> _TASK DETAILS_
Output the text of the material below verbatim, line for line, and omit every picture.

> _EXERCISE INPUTS_
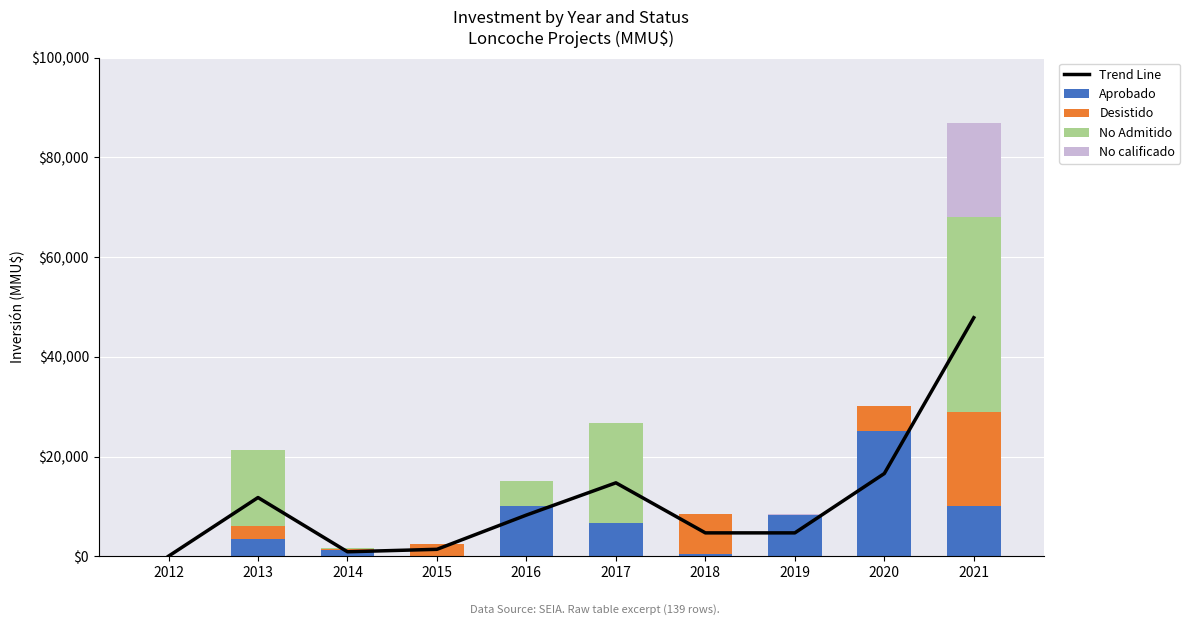

Reading left to right, what are all the values shown in this chart?

Trend Line: 2012=0.0	2013=11764.5	2014=880.0	2015=1375.0	2016=8250.0	2017=14718.0	2018=4675.0	2019=4675.0	2020=16582.5	2021=47850.0
Aprobado: 2012=0.0	2013=3390.0	2014=1200.0	2015=0.0	2016=10000.0	2017=6750.0	2018=500.0	2019=8200.0	2020=25150.0	2021=10000.0
Desistido: 2012=0.0	2013=2750.0	2014=250.0	2015=2500.0	2016=0.0	2017=0.0	2018=8000.0	2019=0.0	2020=5000.0	2021=19000.0
No Admitido: 2012=0.0	2013=15250.0	2014=150.0	2015=0.0	2016=5000.0	2017=20010.0	2018=0.0	2019=150.0	2020=0.0	2021=39000.0
No calificado: 2012=0.0	2013=0.0	2014=0.0	2015=0.0	2016=0.0	2017=0.0	2018=0.0	2019=150.0	2020=0.0	2021=19000.0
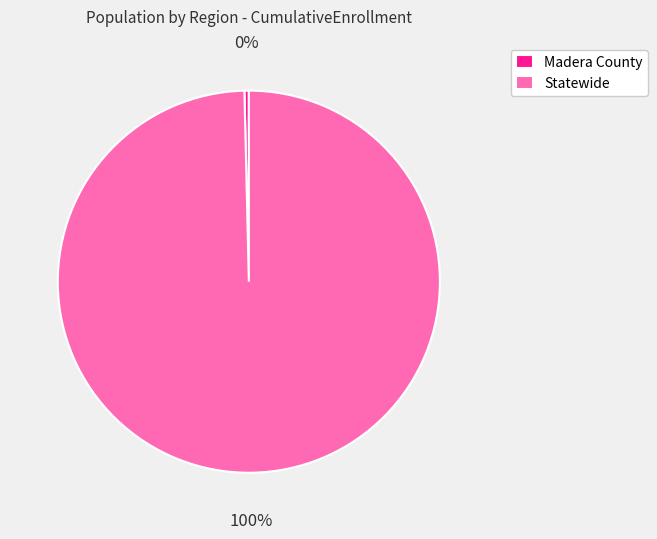

Which has a higher value, Madera County or Statewide?

Statewide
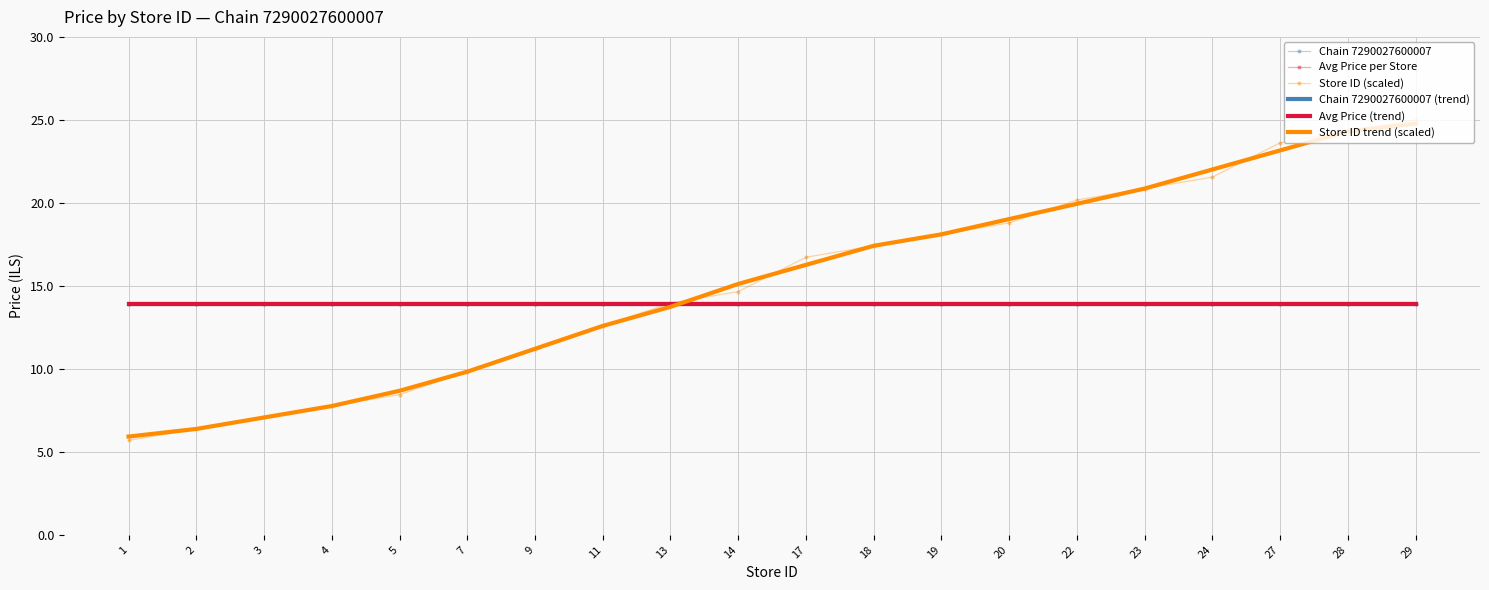

Rank the series at 4 from lowest to highest value.

Store ID (scaled), Store ID trend (scaled), Chain 7290027600007, Avg Price per Store, Chain 7290027600007 (trend), Avg Price (trend)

> _ANSWER TO THE PROBLEM_
Reading left to right, what are all the values shown in this chart?

Trend Line: 2012=0.0	2013=11764.5	2014=880.0	2015=1375.0	2016=8250.0	2017=14718.0	2018=4675.0	2019=4675.0	2020=16582.5	2021=47850.0
Aprobado: 2012=0.0	2013=3390.0	2014=1200.0	2015=0.0	2016=10000.0	2017=6750.0	2018=500.0	2019=8200.0	2020=25150.0	2021=10000.0
Desistido: 2012=0.0	2013=2750.0	2014=250.0	2015=2500.0	2016=0.0	2017=0.0	2018=8000.0	2019=0.0	2020=5000.0	2021=19000.0
No Admitido: 2012=0.0	2013=15250.0	2014=150.0	2015=0.0	2016=5000.0	2017=20010.0	2018=0.0	2019=150.0	2020=0.0	2021=39000.0
No calificado: 2012=0.0	2013=0.0	2014=0.0	2015=0.0	2016=0.0	2017=0.0	2018=0.0	2019=150.0	2020=0.0	2021=19000.0

Which has a higher value, Madera County or Statewide?

Statewide

Rank the series at 4 from lowest to highest value.

Store ID (scaled), Store ID trend (scaled), Chain 7290027600007, Avg Price per Store, Chain 7290027600007 (trend), Avg Price (trend)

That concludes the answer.